### YOUR ASSIGNMENT
I'd ask you to write out the lines below exactly, with no images.
── TASK INPUTS
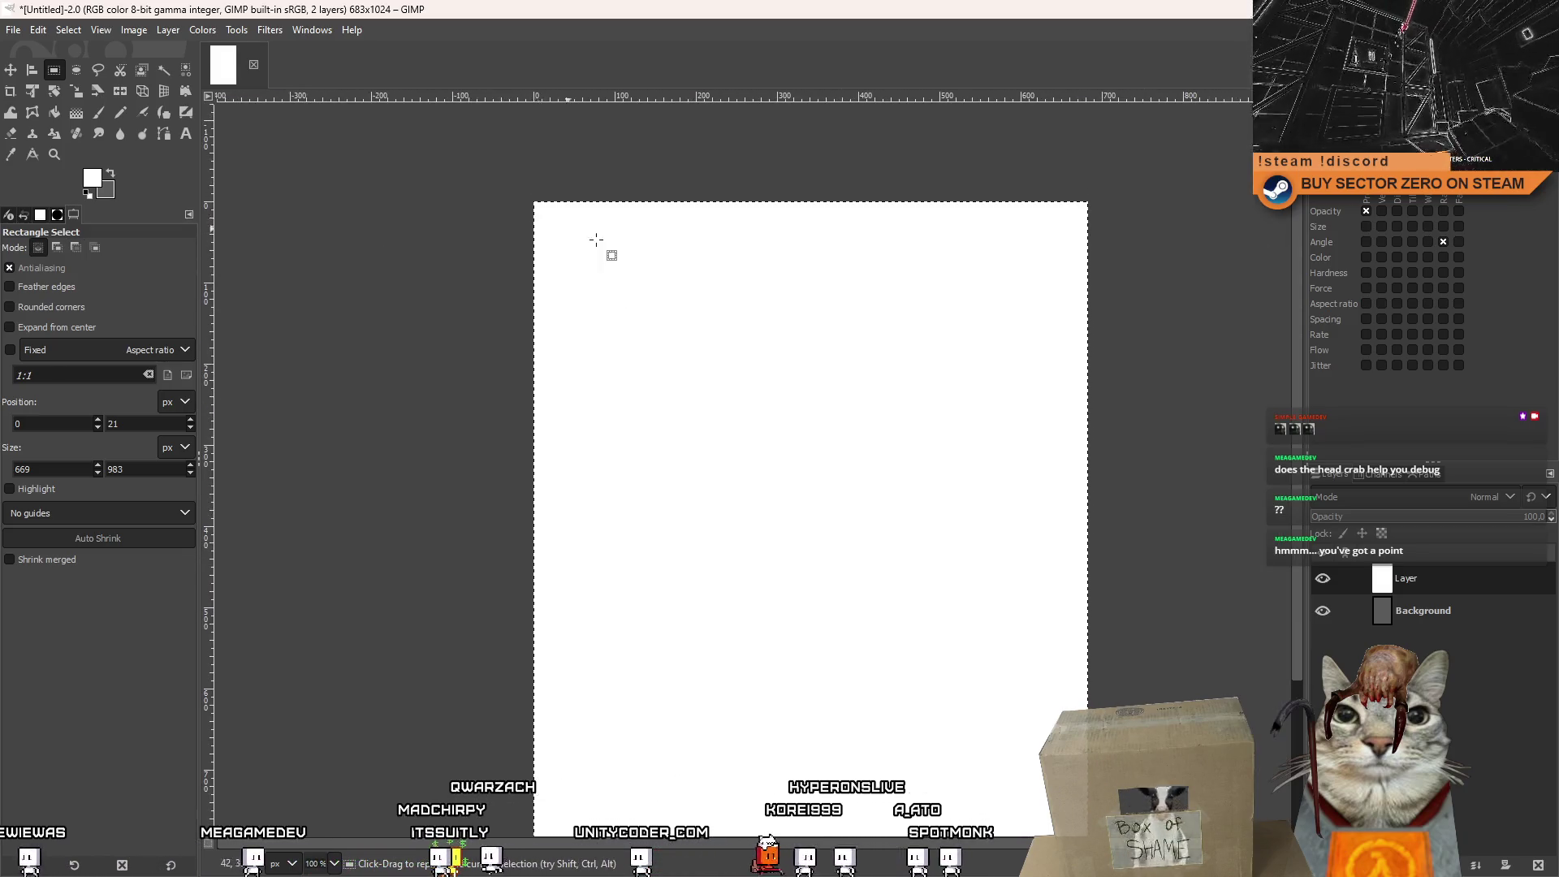
scroll(668, 289, down, 2)
mouse_move(497, 140)
mouse_down()
mouse_move(546, 165)
mouse_move(558, 194)
mouse_move(623, 188)
mouse_move(642, 213)
mouse_up()
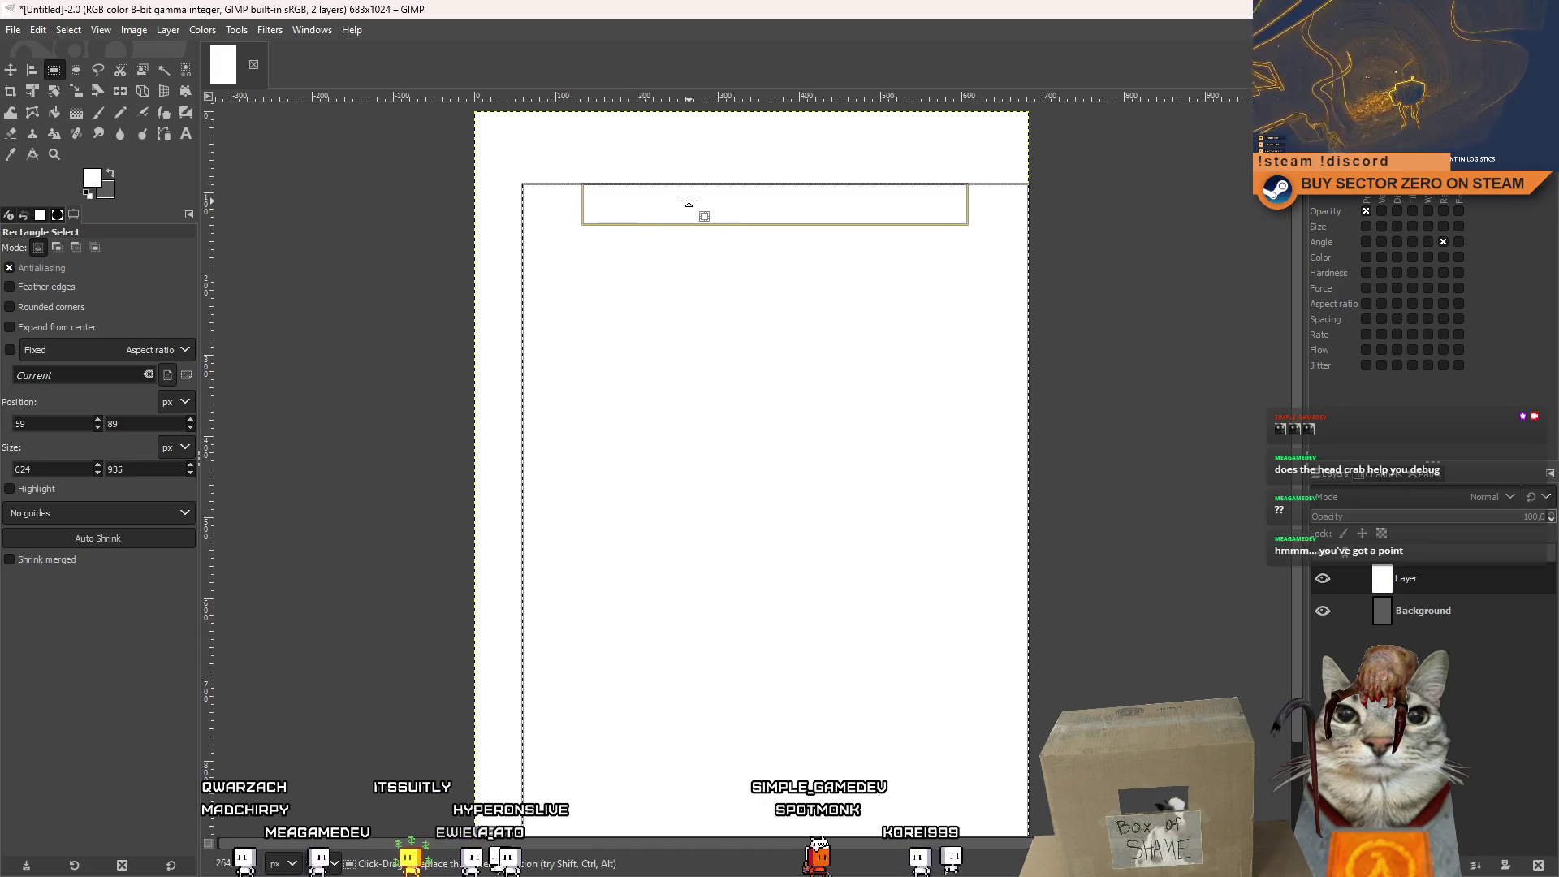
click(698, 161)
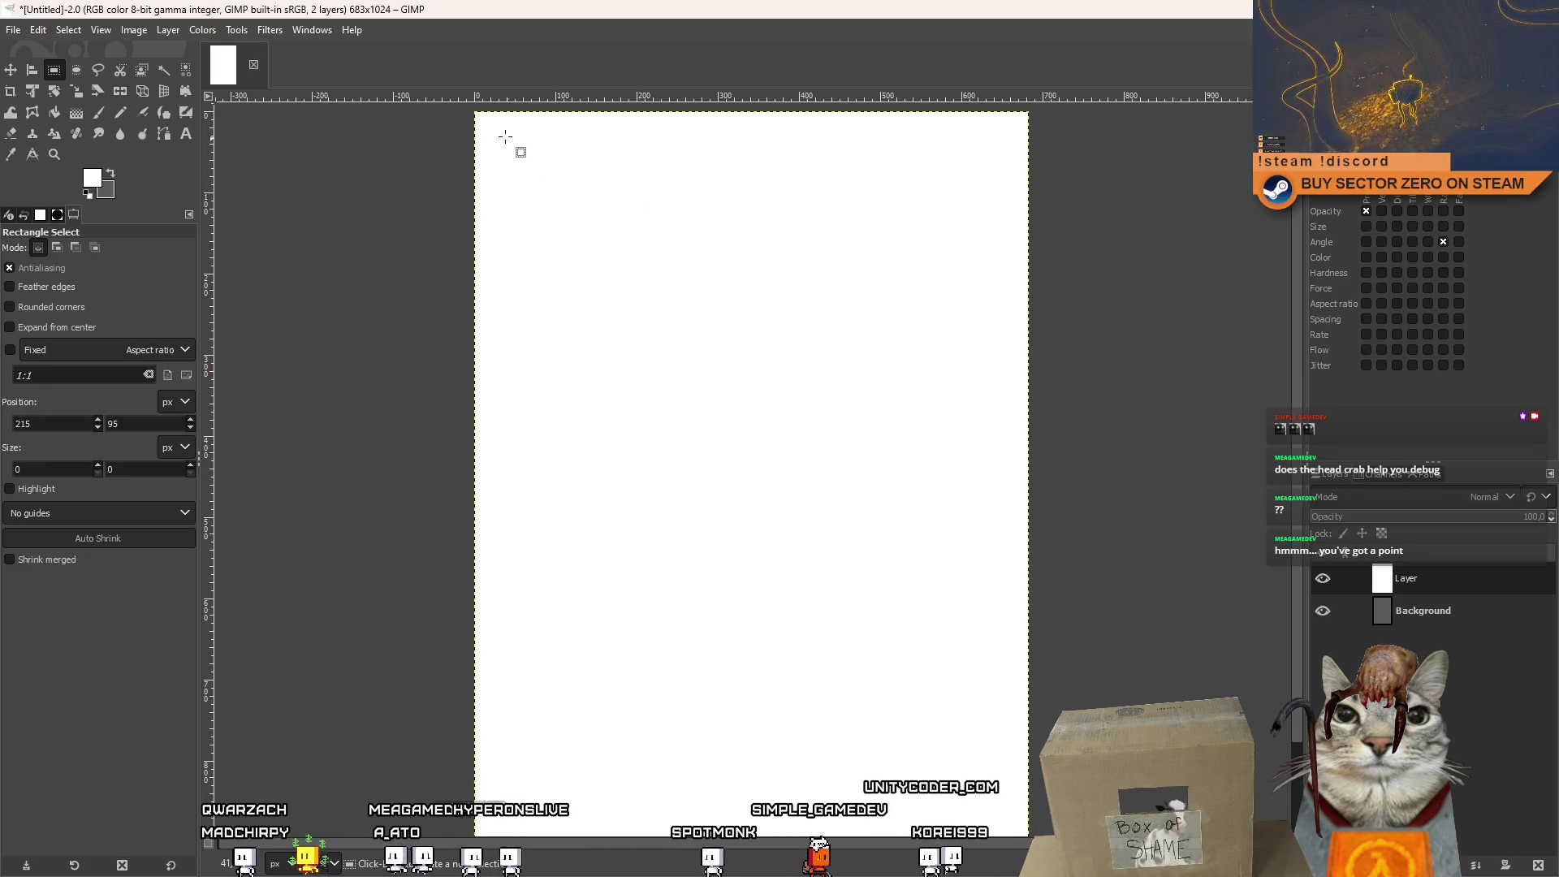
key(minus)
key(minus)
Select a centred rectangle just inside the image edges and delete it to transparency.
mouse_move(464, 147)
mouse_down()
mouse_move(772, 399)
mouse_move(985, 643)
mouse_up()
mouse_move(661, 381)
mouse_down()
mouse_move(780, 174)
mouse_move(767, 201)
mouse_up()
────
### ANSWER SPACE
scroll(668, 289, down, 2)
mouse_move(497, 140)
mouse_down()
mouse_move(546, 165)
mouse_move(558, 194)
mouse_move(623, 188)
mouse_move(642, 213)
mouse_up()
click(698, 161)
key(minus)
key(minus)
Select a centred rectangle just inside the image edges and delete it to transparency.
mouse_move(464, 147)
mouse_down()
mouse_move(772, 399)
mouse_move(985, 643)
mouse_up()
mouse_move(661, 381)
mouse_down()
mouse_move(780, 174)
mouse_move(767, 201)
mouse_up()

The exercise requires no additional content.